胸部単純X線写真では両肺野に広範なすりガラス影を認めるが(図1○),肺野の容積低下は認めない.また同日施行した胸部単純CTでは両肺野にびまん性にすりガラス影を認め,モザイクパターンを呈していた(図2○).
本症例は広範なすりガラス影を呈する呼吸困難を主徴とした.防水スプレーの使用直後に症状が出現したという特徴的な経過から,防水スプレーによる肺障害が最も考えられた.鑑別疾患としては急性過敏性肺炎,薬剤性肺炎,ニューモシスチス肺炎(pneumocystis pneumonia:PCP)に加えて,COVID-19が流行していたためCOVID-19肺炎もあげられた.急性過敏性肺炎の原因となりうる環境因子や,薬剤性肺炎の原因となる薬剤もなく,PCPに関してもβ-Dグルカンが陰性であったことから否定的と考えた.特徴的な病歴から防水スプレーによる肺障害が最も疑われたが,COVID-19感染の可能性も否定できないため個室管理とした.呼吸器症状出現前に感冒症状が全くなかったことからCOVID-19肺炎の可能性は低いと考え,ステロイド加療を施行したところ改善し,SARS-CoV-2も検出されなかった.退院前に急性過敏性肺炎の鑑別のために帰宅試験を行ったが,症状の再燃はなかった.

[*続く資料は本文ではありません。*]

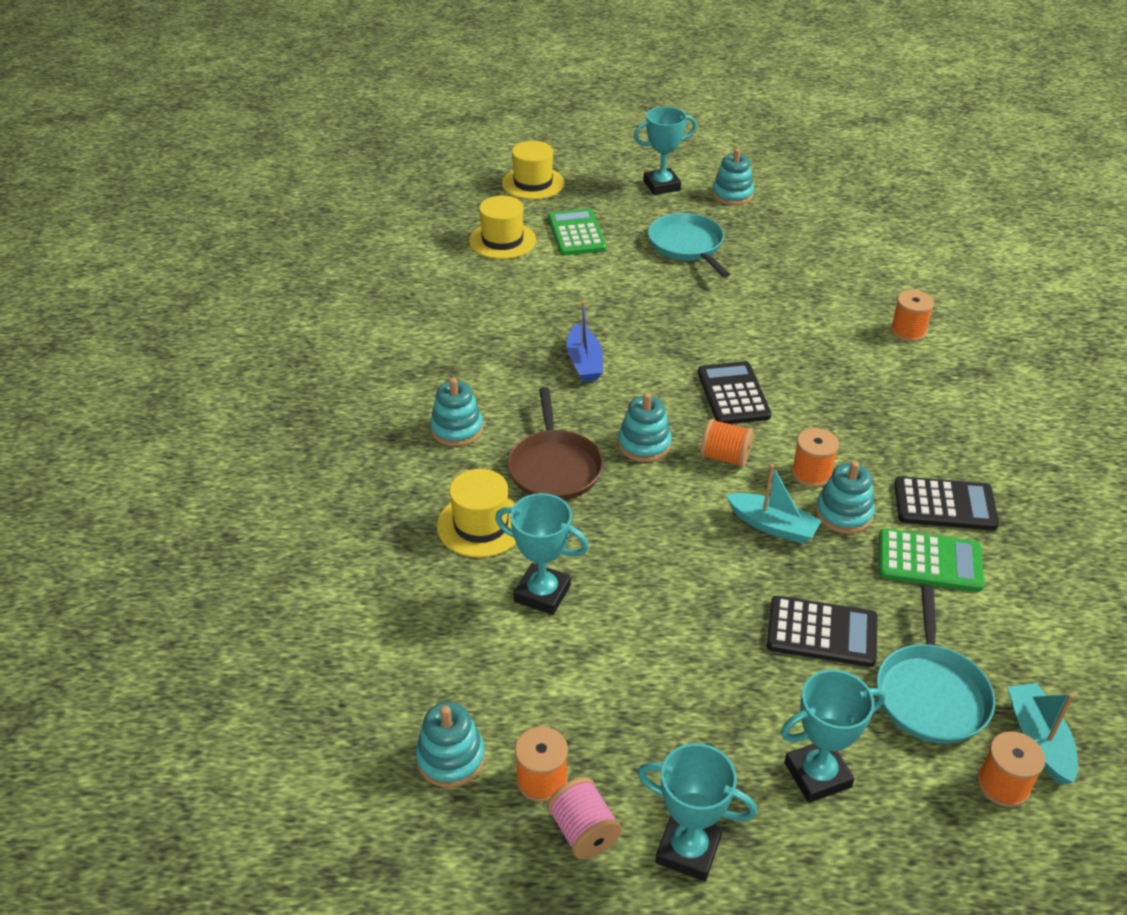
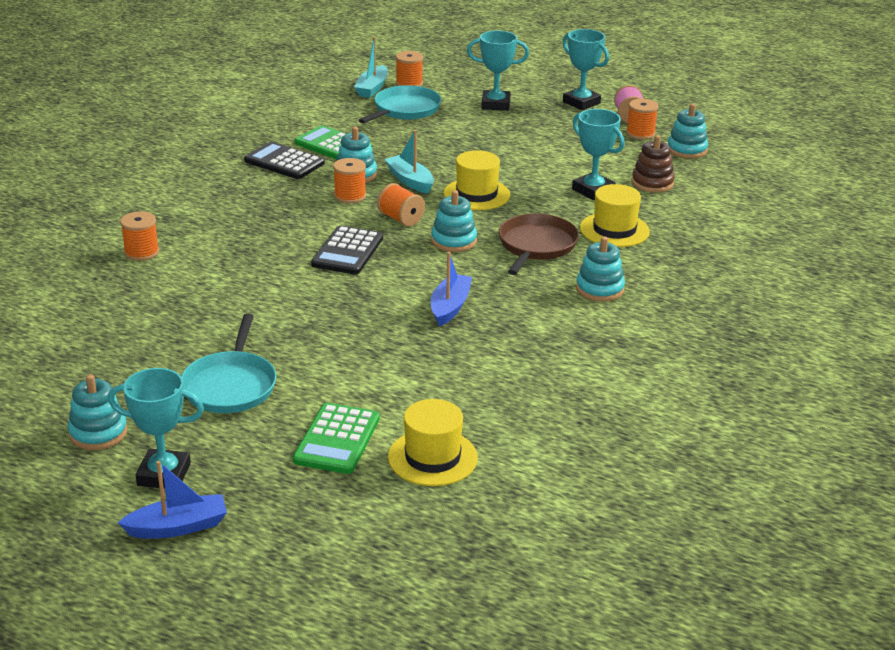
camera: 155 degrees left, 10 degrees down
yellow hat [502,141,564,199] -> yellow hat moved to [444,150,510,210]
black calculator [767,596,877,667] -> none
none -> blue boat [118,461,227,538]
none -> brown stacking toy [632,135,675,193]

防水スプレーによる肺障害は急性の肺障害であり,換気の悪い室内で使用した後に生じやすく,症状は吸入直後から3時間以内に生じることがほとんどとされている1).本症例でも扉を閉めた狭い玄関でマスクを装着せずに防水スプレーを使用した直後から咳が生じたとのことであった.

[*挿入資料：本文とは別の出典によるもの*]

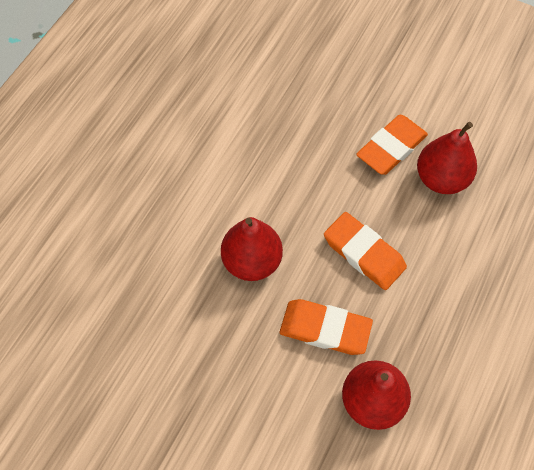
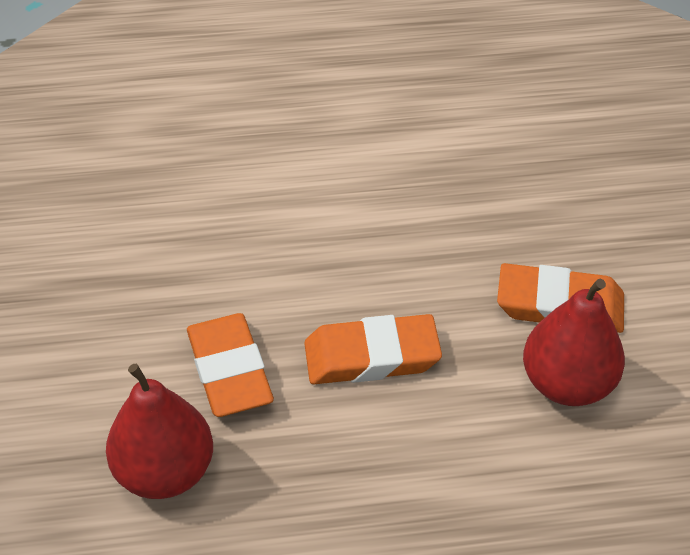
camera: 55 degrees right, 15 degrees down
red pear [221,217,283,281] -> none
orange eraser [324,212,407,290] -> orange eraser turned 75 degrees clockwise [304,314,442,384]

病理学的な検討では肺胞隔壁の肥厚を認めた報告1)があり,また肺機能の変化に着目した報告では細気管支病変が示唆されている2).そのため本症例もモザイクパターンのすりガラス影を呈したと考えられる.
モザイクパターンでは,肺胞中隔病変による可能性(例:急性過敏性肺炎),細気管支病変による可能性(例:急性過敏性肺炎,閉塞性細気管支炎),血管病変による可能性(例:慢性血栓塞栓性肺高血圧症)があるため,臨床情報と付随する画像所見を加味して鑑別をあげる必要がある.
びまん性肺疾患には多種多様な疾患が含まれ,その鑑別には難渋することがしばしばあるが,本症例のように詳細な病歴聴取と背景病理を考えた画像の読影を行うことが正確な診断の一助になるといえる.